→ **GIVEN DATA**
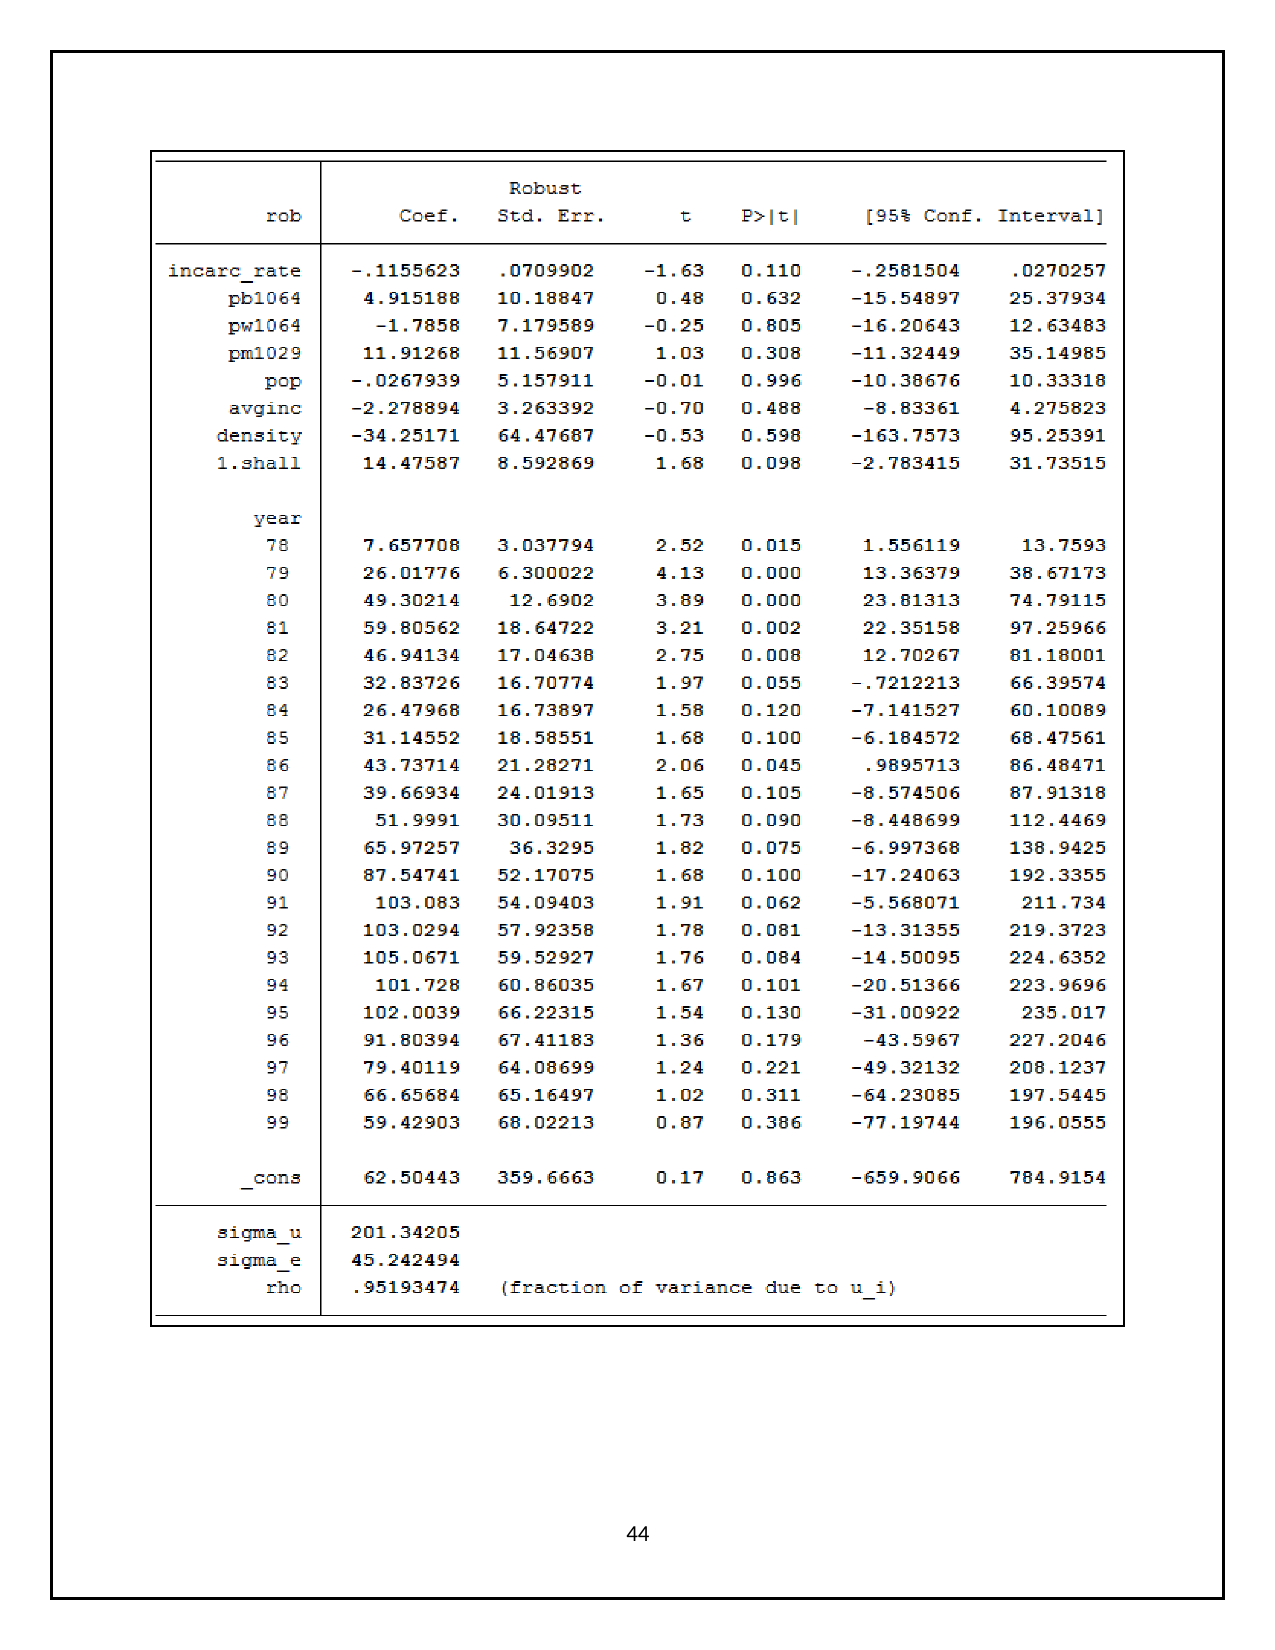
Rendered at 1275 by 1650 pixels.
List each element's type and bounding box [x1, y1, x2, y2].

picture [152, 152, 1123, 1325]
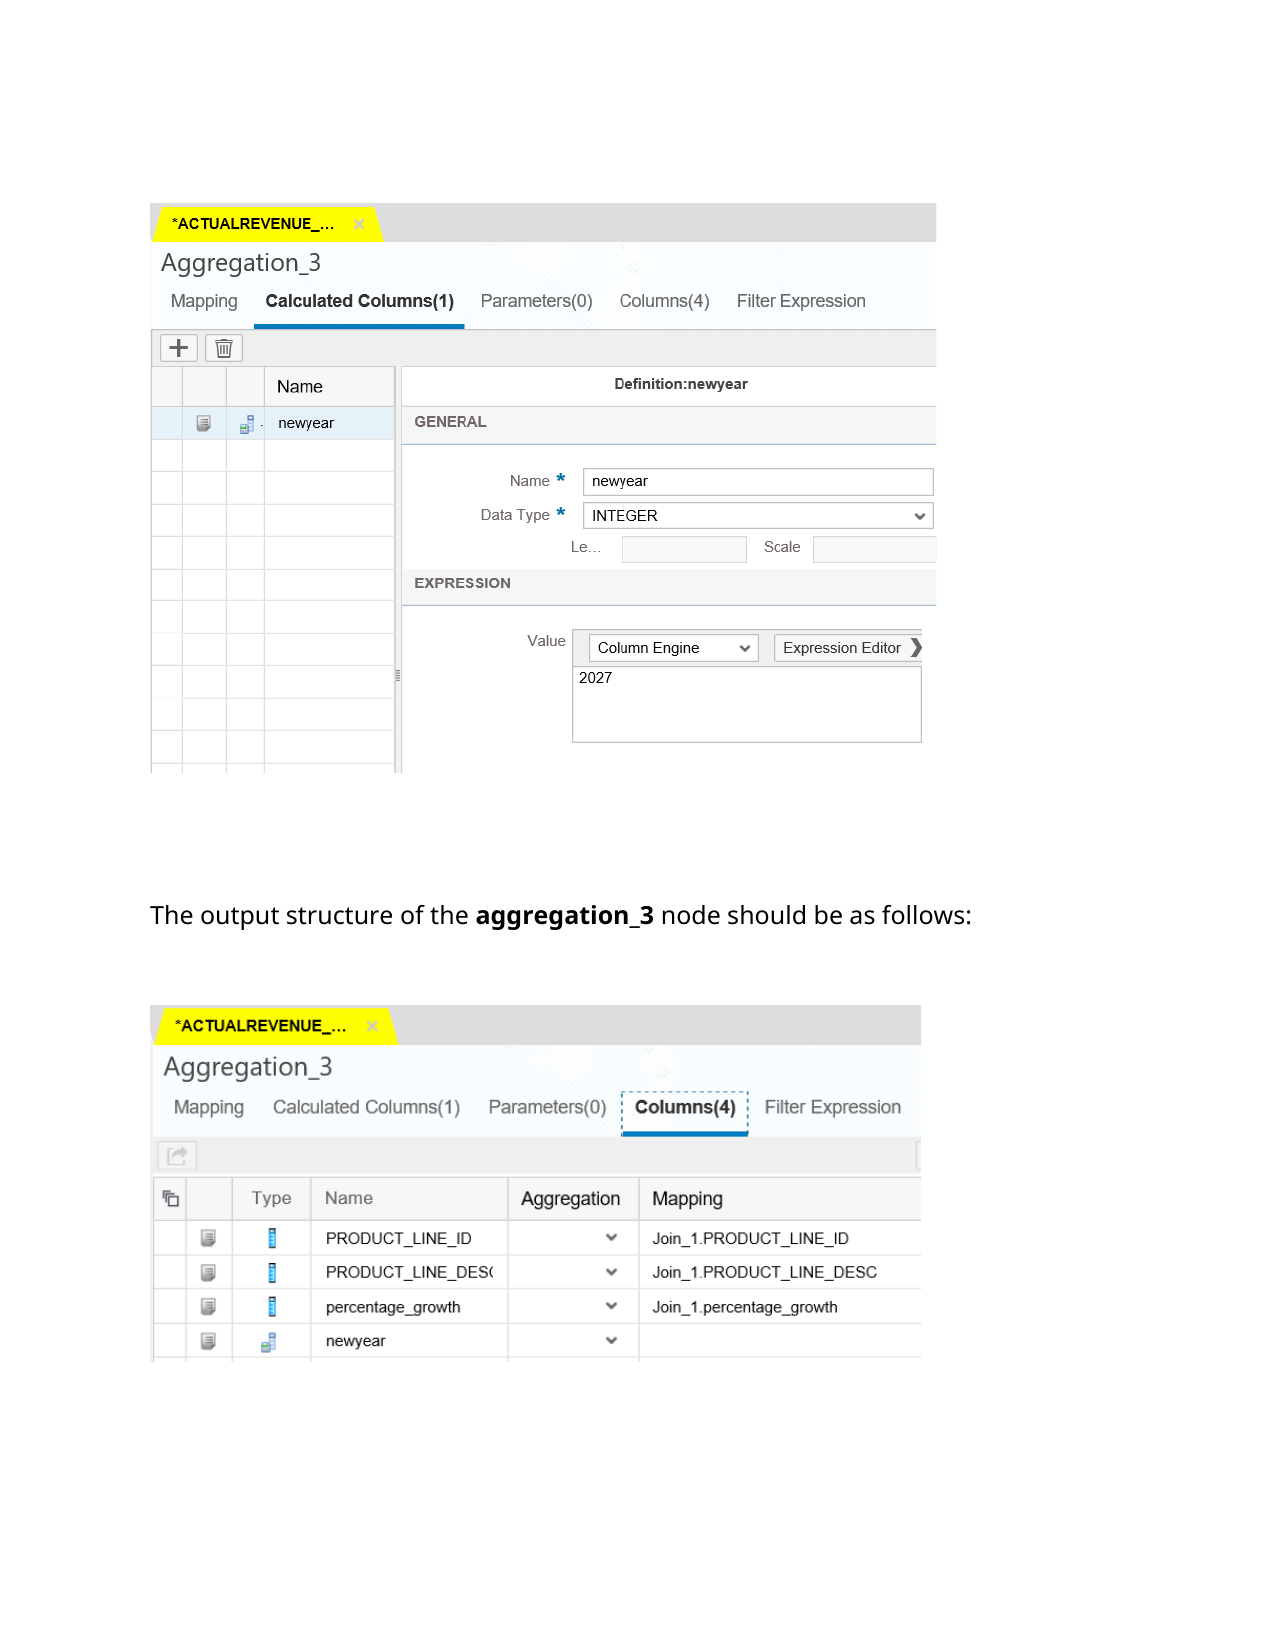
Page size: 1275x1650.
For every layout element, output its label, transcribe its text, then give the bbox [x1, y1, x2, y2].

picture [150, 203, 937, 773]
picture [150, 1005, 922, 1362]
text The output structure of the aggregation_3 node should be as follows: [150, 898, 1125, 932]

→ **AIM OF THE EXERCISE**
What you output must match the data exactly, apart from the pictures, which are left out.

→ **OUTPUT FOR THIS TASK**
Rendered at 1275 by 1650 pixels.
List each element's type and bounding box [x1, y1, x2, y2].

picture [152, 152, 1123, 1325]
Page size: 1275x1650.
For every layout element, output its label, transcribe its text, then give the bbox [x1, y1, x2, y2].

picture [150, 203, 937, 773]
picture [150, 1005, 922, 1362]
text The output structure of the aggregation_3 node should be as follows: [150, 898, 1125, 932]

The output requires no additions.